156. CAPICÚA
David Sánchez Corpa | Davis Corpa

Desde que se inventaron los juegos de azar, el que sigue siendo pobre de espíritu es porque quiere.
Entré en la administración de lotería con el pie derecho, llevaba un trébol de cuatro hojas, una mano falsa de Fátima y una pata auténtica de conejo. Que me la vendieron con el certificado de que lo mató un bizco en una noche de luna llena, que sabía lo que se hacía. El bizco, digo, el conejo no lo vió venir.

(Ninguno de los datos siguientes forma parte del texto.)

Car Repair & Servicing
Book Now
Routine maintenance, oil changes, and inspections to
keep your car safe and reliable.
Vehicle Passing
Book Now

Le ofreció el lotero un número a la mujer que me precedía en la fila, y ante mi sorpresa, rechazandolo gritó:
¡¡¡Un capicúa!!! ¿Me ofreces un puñetero capicúa?
No me pude aguantar y lancé mi alegato:
¡Si no lo quiere ella, démelo a mi!
Aquella mujer se percató de la encrucijada moral sin precedentes que tenía ante ella.
Y lo aceptó, compró el capicúa. Y salió ante mis ojos con paso triunfal rencoroso.
En qué hora abrí la boca, llegó mi turno y al acercarme al mostrador y pedir otro capicúa me llevé un zasca épico.
El último décimo capicúa, se lo ha llevado esa señora.
Me cago en San pito pato y todas las aves que no vuelan.
No me lo pensé dos veces y salí corriendo detrás de aquella mujer al grito de ¡Señora del Capicúa!
Mira la mujer que se giró y se sintió perseguida, empezó a correr pidiendo socorro.
¡Señora del Capicúa! Baje un poco la zancada que nos va a dar algo.
Inqué las rodillas en el frío suelo y formulé una oferta al universo.
¡Le doy cincuenta euros por el décimo!
Muchacho, se frenó en seco y me lanzó una contraoferta envenenada recuperando ambos el aliento.
Ciento cincuenta euros y es tuyo este capicúa.
Se me pasó toda mi existencia como jugador de lotería ante mis ojos.
Visualicé el premio y enumeré mentalmente lo que haría con este milagro económico.
Poca cosa, que soy humilde hasta para soñar.
Pero yo necesitaba algún estímulo para aceptar el trato, una señal, no sé, algo que me hiciera descartar que estaba a punto de hacer el gilipollas.
Y de repente, bajó del cielo azul una cigüeña, enorme, blanquita, rozando lo mitológico.
Tomó tierra con delicadeza, como a cámara lenta y aquella criatura zancuda se quedó a medio camino entre la plusmarquista cincuentona y yo, mirándonos a ambos para que, bajo mi punto de vista, llegaramos a un acuerdo.
Ante nuestro asombro….. defecó allí mismo, que se cagó y aquella plasta corrosiva sin forma, claramente iba dedicada para los dos, para iluminarnos. Como diciéndonos, ¿qué mierda estáis haciendo?
Y me tuvo que leer la mente la mujer del capicúa, porque lo gritamos al unísono.
¡¡Setenta y cinco euros y lo compartimos!!
En el fondo sé que vamos a compartir una quimera, que le estoy regalando dinero a esa desconocida a la que le he dado mi número de teléfono que curiosamente acaba en cero como yo.
Si toca me llamará, no se puede ser más crédulo.